MEMPHIS, Tenn. — Over fierce opposition from the city, a judge ruled this afternoon that the lawyer for those rape survivors will be able to do a deposition with a former Memphis Police lieutenant. And they expect to walk away with groundbreaking evidence.
“I’m ready for it to be over.”
Debby Dalhoff has done a lot of waiting. Raped 35 years ago by what she describes as a serial rapist, she’s opening up to us about what happened in hopes she’ll get answers about why her rape kit sat in the city’s crime lab untouched for so long.
“Just because it’s been 35 years doesn’t mean I have forgotten about it.”
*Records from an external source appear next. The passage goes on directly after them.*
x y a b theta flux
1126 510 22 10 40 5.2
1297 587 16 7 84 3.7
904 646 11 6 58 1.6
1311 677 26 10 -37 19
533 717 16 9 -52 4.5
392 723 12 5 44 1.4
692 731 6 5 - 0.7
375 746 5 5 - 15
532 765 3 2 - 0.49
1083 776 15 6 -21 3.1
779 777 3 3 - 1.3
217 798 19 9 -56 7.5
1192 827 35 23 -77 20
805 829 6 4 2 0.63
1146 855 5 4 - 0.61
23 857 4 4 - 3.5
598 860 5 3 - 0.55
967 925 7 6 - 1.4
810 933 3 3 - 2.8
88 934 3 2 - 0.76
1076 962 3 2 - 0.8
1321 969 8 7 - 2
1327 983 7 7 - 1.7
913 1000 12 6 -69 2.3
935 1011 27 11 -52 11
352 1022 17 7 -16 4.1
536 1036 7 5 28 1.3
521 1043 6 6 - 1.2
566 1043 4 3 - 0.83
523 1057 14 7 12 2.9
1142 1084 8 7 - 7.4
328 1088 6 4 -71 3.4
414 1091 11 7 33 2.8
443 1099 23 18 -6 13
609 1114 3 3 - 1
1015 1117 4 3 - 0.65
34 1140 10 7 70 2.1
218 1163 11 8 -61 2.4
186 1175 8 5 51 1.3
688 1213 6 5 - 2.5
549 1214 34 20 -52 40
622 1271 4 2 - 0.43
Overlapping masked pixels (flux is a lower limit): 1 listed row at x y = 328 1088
It was a small victory Thursday as Dalhoff’s attorney, Daniel Lofton, who also represents 50 other rape survivors in a lawsuit against the city, got approval to question former Memphis Police Lt. Cody Wilkerson about how MPD’s sex crimes unit operated.
“All I’m trying to do is to make sure that those orders are protected.”
Robert Meyers, the attorney representing the city, asking judge Gina Higgins to stop the Wilkerson deposition from happening, arguing it might violate previous court orders.
“I’m trying to avoid a situation in which I’m objecting to very question,” he said. “This was just a pre-emptive strike more or less on their part to make so that we couldn’t ask the questions that we want to.”
In the end, the judge sided with Lofton — granting him the right to depose Wilkerson Oct. 30, as well as another witness.
“I think that the city is being just way too restrictive in terms of the information that it’s willing to release.”